The manuscript entitled „Addition of olive leaf extract to a mixture of algae and extra vir-2 gin olive oils decreases fatty acid oxidation and synergically attenuates age-induced hypertension, sarcopenia and insulin resistance in rats“ written by González-Hedström et al. is a well written paper documenting the effect of a mixture of olive leaf extract (OLE), algae oil (AO) and extra virgin olive oil (EVOO) on age-related cardiometabolic changes in rats. The study is very complex and reports the impact of tested mixture on a wide range of parameters including biometric, cardiovascular, and metabolic, as well as potential molecular mechanisms behind beneficial effect of this mixture in multiple organs including muscle, liver, heart, and adipose tissue, especially those related to inflammation and oxidative stress. Moreover, the paper documents that addition of OLE to a mixture of AO&EVOO stabilizes its antioxidant properties in time of storage thus improving its ability to exert its beneficial effects in clinical application where storage conditions are of particular importance. The data presented in the paper are novel, scientifically sound, and have a good potential to be translated to clinical praxis. Finally, the topic of the study fits to the scope of the target journal. Thus, the paper is suitable to be published in Antioxidants; however, I have several minor comments and suggestions to improve the paper before publication:

• Despite overall organization of the paper is very good and clear, I would suggest not interrupt the Discussion with Figures (8,9) but I recommend place all figures before the beginning of Discussion (move Figs 8 and 9).

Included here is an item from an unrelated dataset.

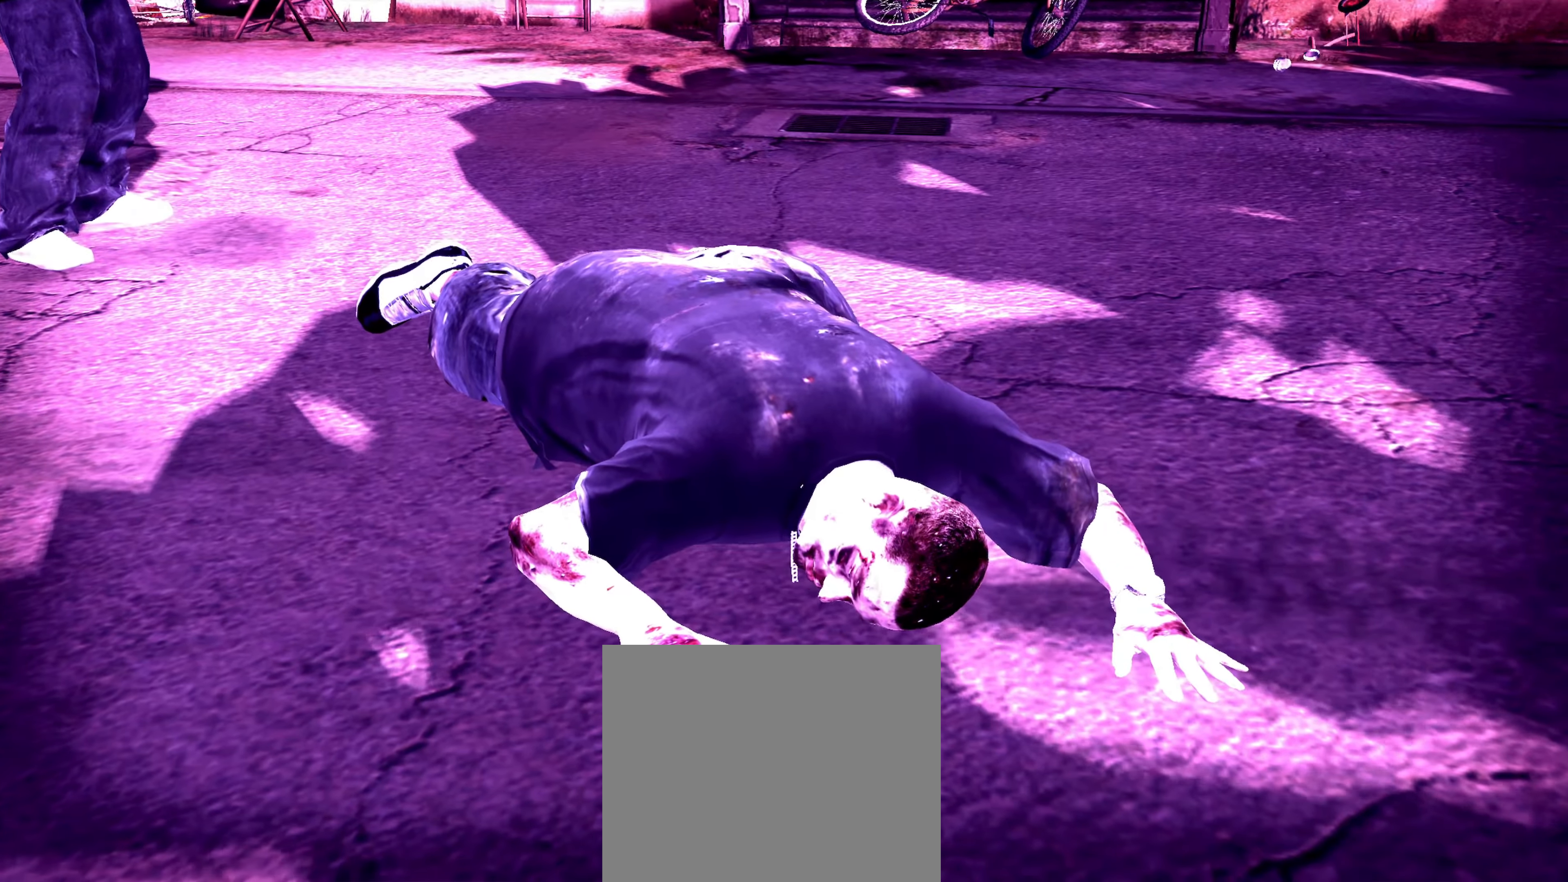
{"buttons": ["DPAD_LEFT"], "left_stick": "center", "right_stick": "center", "events": [[100, "DPAD_DOWN", "down"], [200, "DPAD_DOWN", "up"], [350, "DPAD_RIGHT", "down"], [400, "DPAD_RIGHT", "up"], [483, "DPAD_LEFT", "down"]]}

• Results are sound and complex; however, it is not clear to me why the WB measurements of protein levels are so inconsistent in comparison to mRNA measurements by PCR. In fact, at protein level authors show only p-Akt/Akt ratio in gastrocnemius and visceral tissue, and p-GSK3β/GSK3β ratio in the liver. There are no data of protein levels in heart or vessels; moreover, those in above mentioned tissues are in imbalance to very complex and consistent data of mRNA expressions by PCR. Could authors explain this imbalance? Were levels of other proteins found unchanged by WB? Or were there any methodological problems that did not allow authors provide more complex and consistent data from WB, similarly as in case of PCR data?
• In Introduction authors list known positive effects of EVOO and Olive oil constituents, primarily due to their antioxidant properties, on cardiometabolic parameters (lines 101-117). Here, the recent comprehensive review paper on the role of antioxidants including Mediterranean diet compounds, also EVOO and OLE, in targeting oxidative stress in CMDs should be cited (PMID: 33905865).
• In Methods/Treatment authors introduce group names for old rats (Old) but do not introduce group name for young rats. This is strange, and also in the text can be found that “Old” appears with capital letter as the group name but in the same sentence “young” appears just with small letter, e.g. page 9 line 395. In contrast, in Tables, Figures and Figure legends “Young” also appears in capital letter. This looks strange and authors should unify the group naming and use properly in the MS.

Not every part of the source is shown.